By Izumi Tsubaki. Released in Japan as "Oyayubi kara Romance" by Hakusensha, serialized in the magazine Hana to Yume. Released in North America by Viz.
The majority of this volume of Magic Touch is devoted to finally working out Yosuke's past - why he's so bad around women, and what it is that he's forgotten. He goes back to his hometown here, and finally manages to piece things together.
The volume suffers from JUST being about this. If you don't like Yoseuke, you're going to struggle to get through this. I admit that I really like Magic Touch's ancillary characters, and the lack of Natsue was especially disheartening. We do get a side-story at the end with Sanae and Tanaka, but like a great deal of this series, that's more eccentric than actually readable.
I will admit that the flashback revelation is handled pretty well. It revolves around a younger Yosuke being kidnapped, and the woman doing so is a truly scary psycho. It's not hard to see why he repressed those memories.
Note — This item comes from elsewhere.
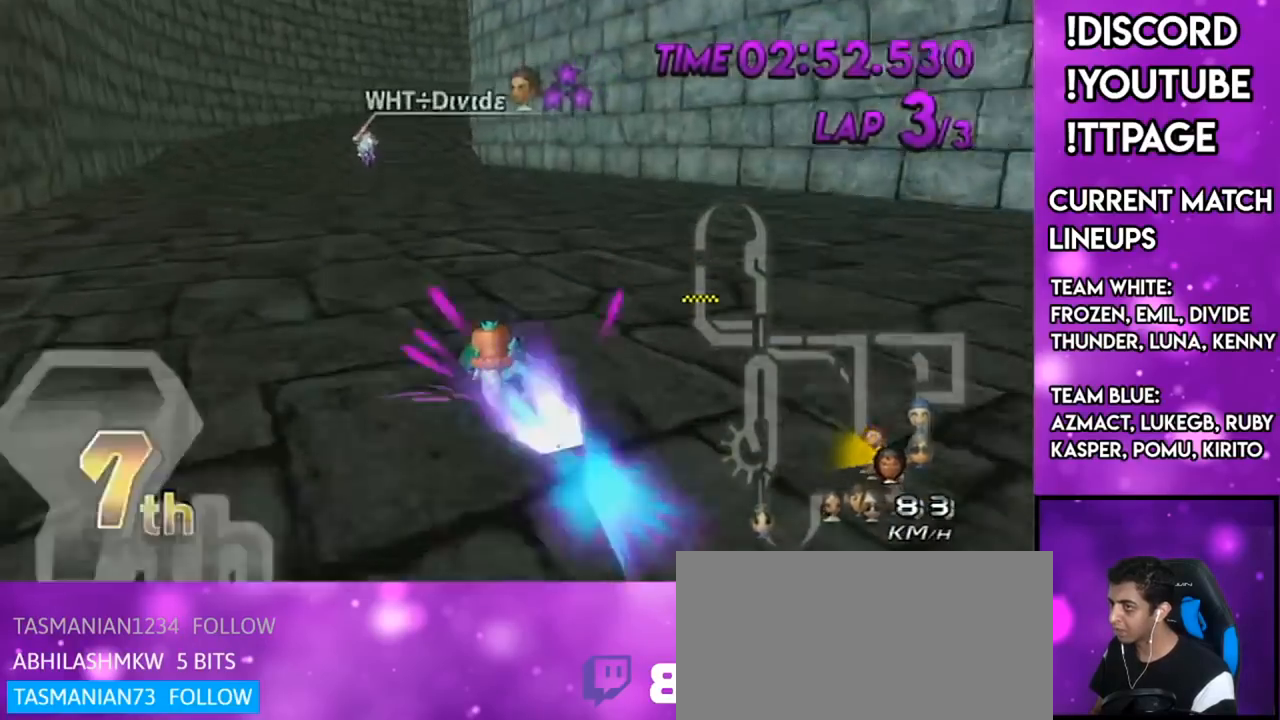
{"buttons": ["A", "DPAD_UP", "DPAD_LEFT"], "left_stick": "center", "right_stick": "left", "events": [[67, "R1", "up"], [67, "left_stick", "right"], [251, "L1", "down"], [251, "R1", "down"], [251, "right_stick", "left"], [301, "L1", "up"], [301, "R1", "up"], [301, "left_stick", "center"], [301, "right_stick", "center"], [317, "DPAD_UP", "down"], [367, "DPAD_UP", "up"], [468, "DPAD_UP", "down"], [501, "DPAD_LEFT", "down"], [501, "right_stick", "left"]]}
There's also a large psychological component to the entire volume, as we see Yosuke trying to analyze why he acts the way he does, and how he handled grief as a boy when his mother died. (A lot of manga mothers tend to die of unmentioned wasting away disease, sort of like consumption. Fruits Baskets is a notable exception.) Likewise, his younger brother also can't move forward without his brother to rely on. The incident really affects the entire family.
Chiaki is also not doing much in this volume, though it is amusing seeing her twitchy clumsiness as she worries about where Yosuke is. There's a cliffhanger ending (before the long side-story) that indicates that Vol. 8 should finally be moving their relationship forward, however, so that will be nice to see. And since the series is 9 volumes, it's also about time.
Really, this isn't that great a volume of Magic Touch, and I likely read it out of pure stubbornness by now. I do hope that Vols. 8 & 9 will get back to what I feel are the manga's core strengths - humor and massage.